Then in 2012, the pop culture world shifted on its axis. Kim joined Instagram and met Kanye West. West endorsed, the Kardashian fame rocketed to the next level. Two years after this she #BrokeTheInternet on the cover of Paper magazine. Kim’s butt became a news story for nearly two weeks. The day after Paper released the picture on their website, the traffic to their site accounted for one per cent of all US web browsing activity. By 2019, the sisters were reportedly charging half a million dollars per Instagram post.
As their fame continued an upwards accent, so did their influence. It was easy to spot women, especially young women, on the street with the same hair, the same make-up, the same clothes. Even aspiring to have the same body type. Brands like Boohoo and Pretty Little Thing catered for those who wanted the Kardashian look.

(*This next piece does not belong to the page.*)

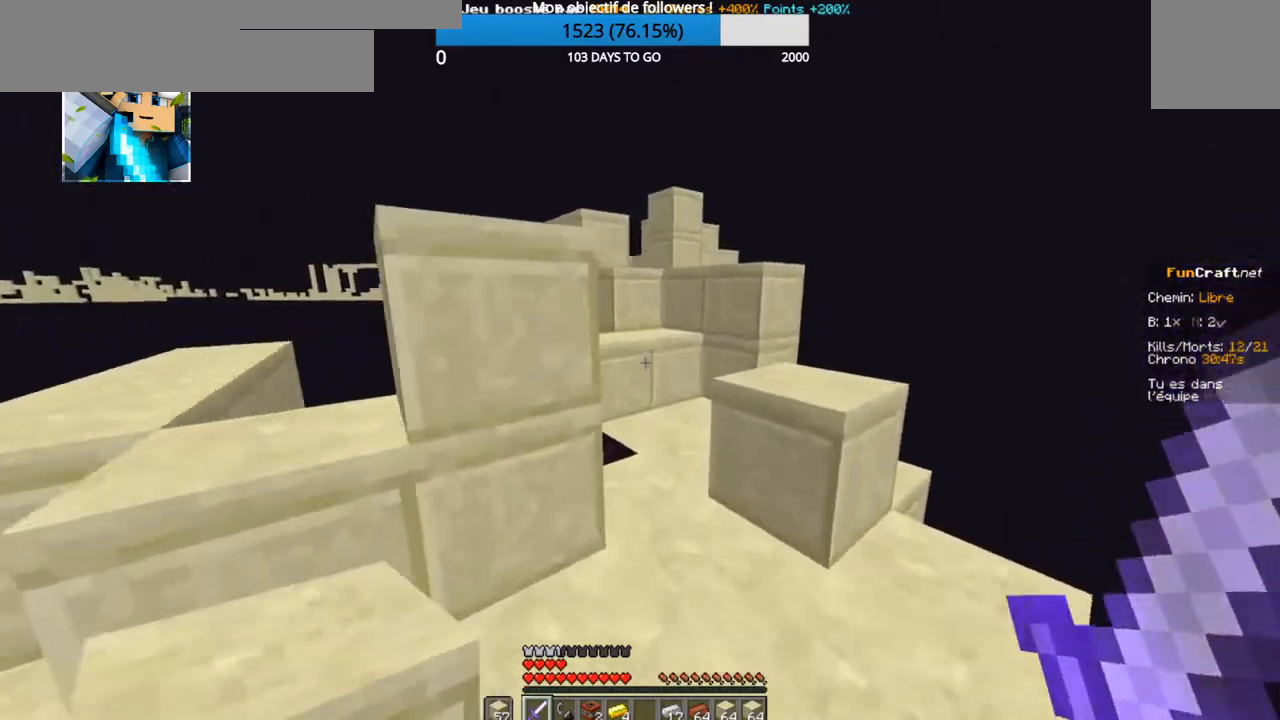
{"keys": ["z"], "events": []}
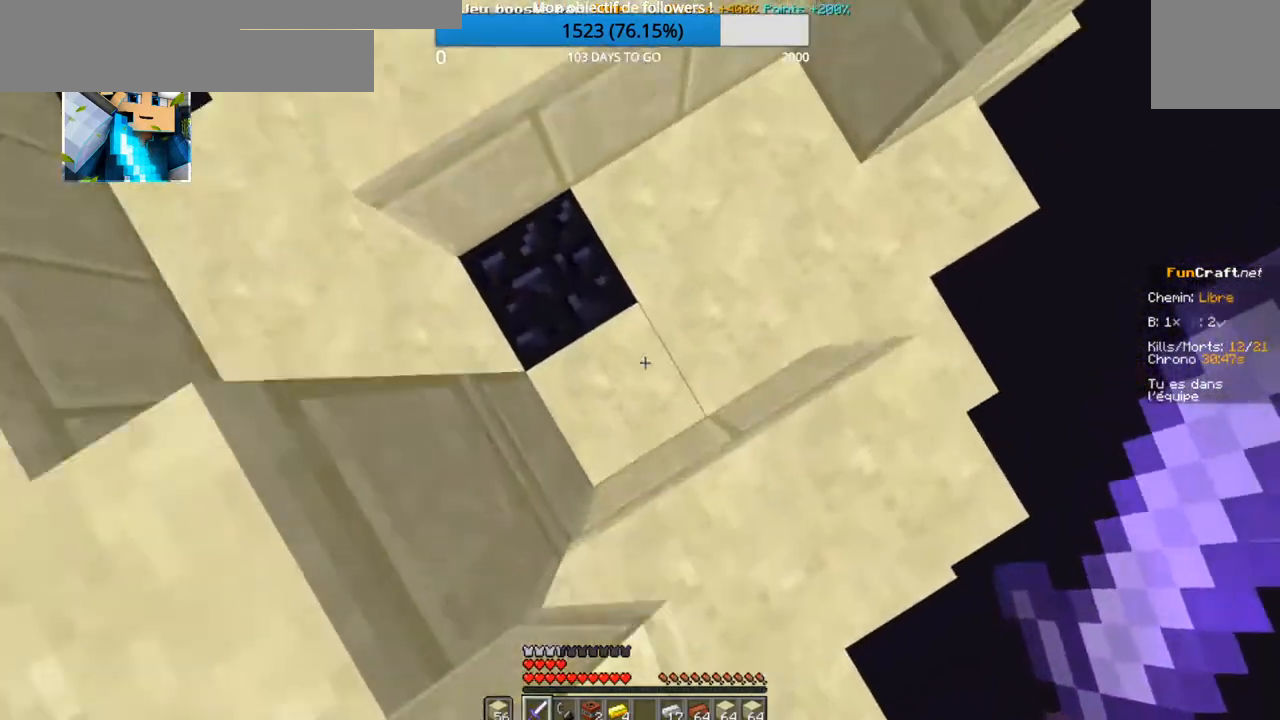
{"keys": ["z"], "events": []}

Simultaneously, despite a number of embarrassing faux pas (including but not limited to their much-criticised promotion of diet products, a tone-deaf Pepsi advert for Kendall and Kylie’s “sexy Handmaid’s Tale” party), the family were accepted into the fold of high fashion. Kim and Kendall graced the cover of Vogue, Kendall walks catwalks in Paris. Kim also started training as a lawyer and working to free incarcerated inmates in the US prison system. Yet again they were increasing their sphere of influence. And everyone wanted a slice of the Kardashians.
And they didn’t just influence culture – in many ways, they were the culture. In some cases, they changed the way we spoke and gave use a new set of references. Millions communicate through memes of Kim and Kris. Who could forget: “Kim would you stop taking pictures of yourself, your sister’s going to jail?” Even to those who detest them, they are an unwavering part of the cultural landscape that can’t be ignored.
Yet the story of the Kardashian fame comes with a warning. As they used social media to grow and dominate, KUWTK could no longer keep up. The press they craved and courted, could, on occasion, catch them out. TMZ could break Tristan Thompson cheating on Khloe before her, or any of the production team – and certainly before she'd had time to record an interview to camera. The sisters and their social media were bigger than the show; and for once, reality – or at least the tabloid version – was trumping Kris Jenner’s carefully constructed mirage.
The show couldn’t control fathers changing sex or husbands running for president and having a very public mental health crisis. And so a social media fable for us all; a warning about where we draw the lines of what we give away of ourselves, however much we think we’re in control, however much money we could make.
The Kardashians adapted the American dream for the Insta-age. They appeared at the perfect time, encapsulating exactly what it means to be famous online, when truth is no longer perceived as objective but as the reality you want to believe. For those who sneer at the Kardashians, you may have valid critiques (plenty do) but you cannot overlook their success. Whether the rest of us would want to live a life so constantly under the scrutiny of a camera is another question, but they taught us if you take enough selfies (an entire book’s worth in Kim’s case) and sell yourself hard enough, then what you are selling becomes secondary.
The Kardashians have redrawn the boundaries of fame just at the moment social media redrew our proximity to celebrities. They rode that wave understanding, in a Trumpian vein, that they don't have to be talented, they don’t have to achieve anything, and they don’t even have to be “real”. None of that is the point any more. The point is: are you buying what they are selling?